L’attività investigativa è stata avviata a seguito della segnalazione di un tentativo di raggiro posto in essere attraverso il consolidato stratagemma del falso appartenente alle forze dell’ordine.
Secondo quanto accertato dai militari, l’indagato avrebbe contattato telefonicamente l’ignara vittima, qualificandosi falsamente come maresciallo e riferendogli che l’autovettura intestata alla moglie risultava coinvolta in una presunta rapina consumata ai danni di una gioielleria. Con il pretesto di effettuare verifiche sulla refurtiva, il sedicente maresciallo avrebbe quindi richiesto la consegna dei monili in oro presenti nell’abitazione, sostenendo che sarebbero stati ritirati da un delegato della Procura incaricato di confrontarli con i preziosi sottratti durante il presunto episodio criminoso.

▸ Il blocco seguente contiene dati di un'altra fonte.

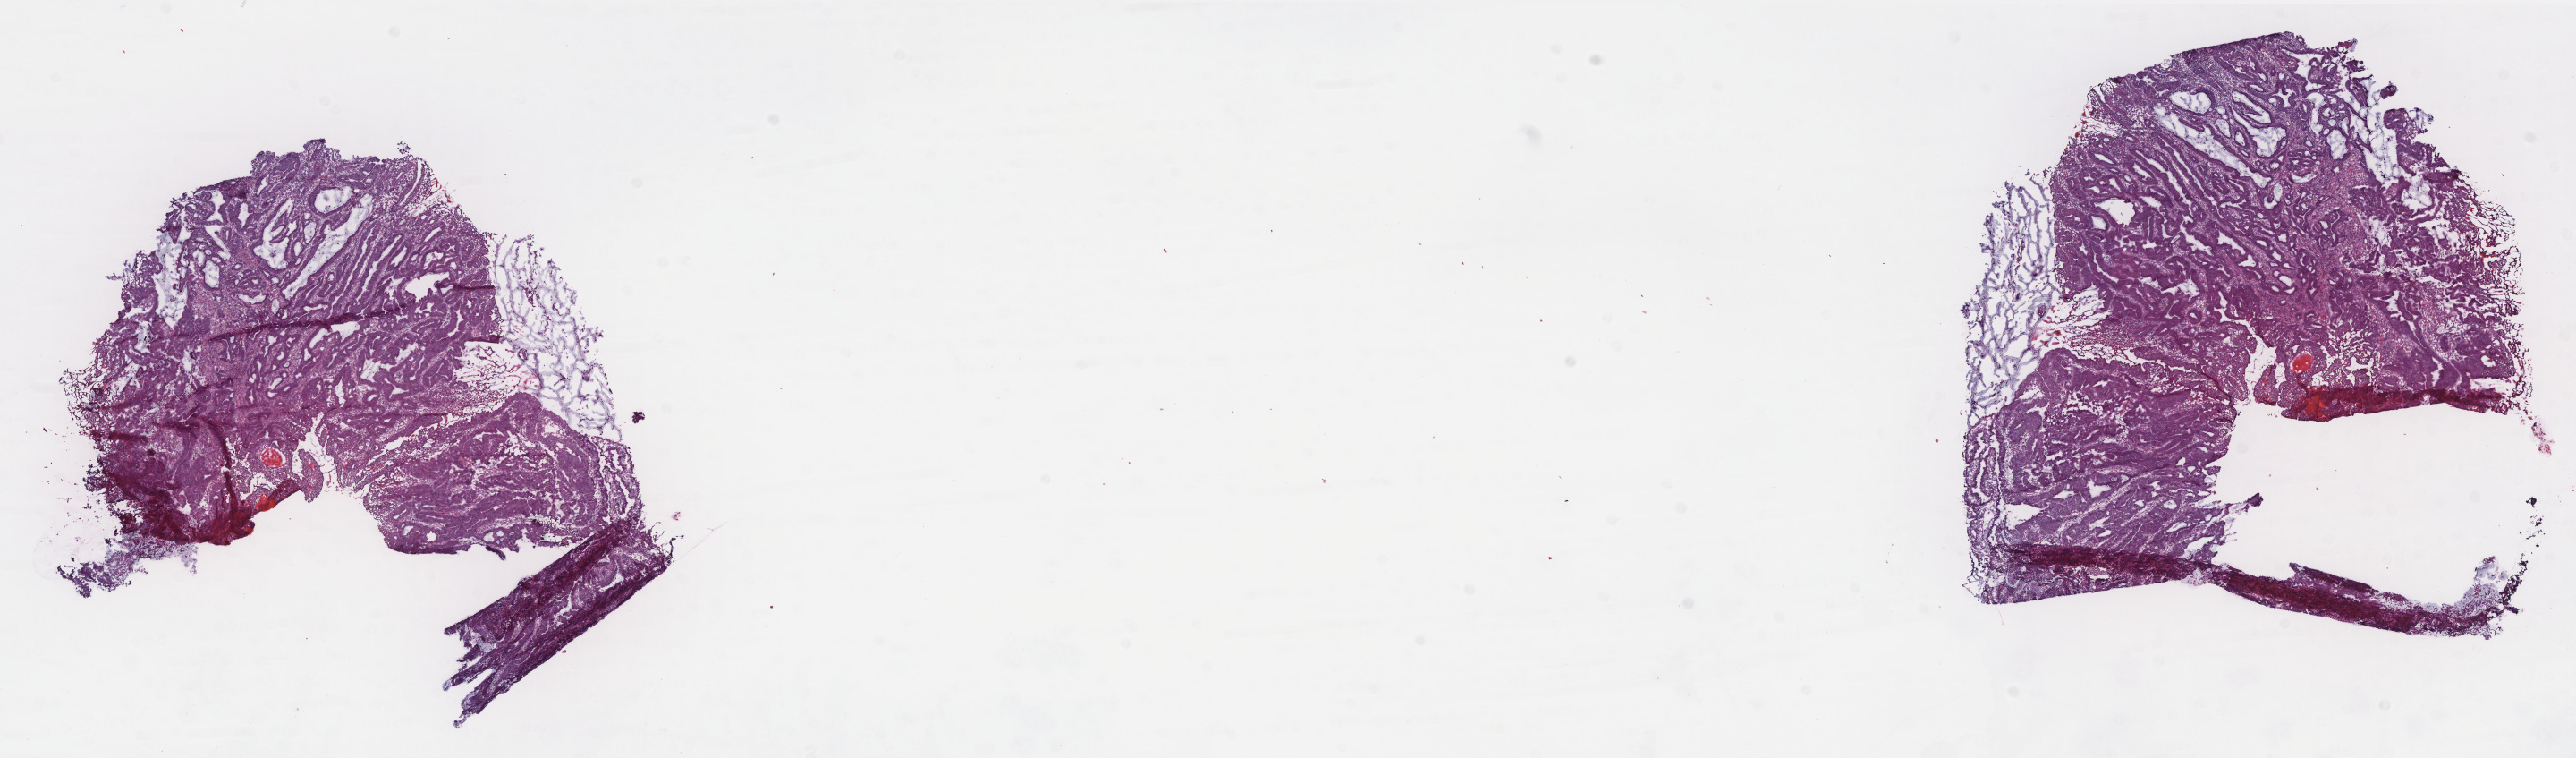
Whole-slide histology image, H&E — a low-resolution overview of the entire scanned area, about 23.1 x 6.8 mm (acquisition: 40x scan). Frozen section. Rectum, primary tumour sample. Patient: male, age at initial diagnosis 67 years. Slide review estimates, as recorded: tumour cells 85%, tumour nuclei 80%, normal cells 0%, stromal cells 13%, necrosis 2%. Inflammatory infiltration, as recorded: lymphocyte infiltration 8%, monocyte infiltration 2%, neutrophil infiltration 2%.
AJCC pathologic stage: II (5th edition). Diagnosis: Adenocarcinoma, NOS. Lymph nodes positive (case pathology): 0 of 12 examined.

Poco dopo, il 26enne si è presentato presso l’abitazione della vittima a bordo di un’auto intestata a un proprio familiare, qualificandosi come delegato della Procura e incaricato del ritiro dei gioielli. Amara è stata la sorpresa per l’indagato che ha trovato ad accoglierlo un appartenente all’Arma dei Carabinieri, libero dal servizio, al quale aveva poco prima telefonato. Ciò ha consentito al vero militare di richiedere prontamente l’intervento dei colleghi della Stazione di Latina Borgo Podgora, che lo hanno supportato identificando l’indagato e impedendo il perfezionamento della truffa.
Al termine delle formalità di rito, l’uomo è stato denunciato all’Autorità Giudiziaria competente per i reati di tentata truffa e sostituzione di persona. Sono in corso approfondimenti investigativi al fine di accertare eventuali, ulteriori responsabilità dell’indagato in ordine ad altri episodi analoghi condotti con la medesima modalità operativa.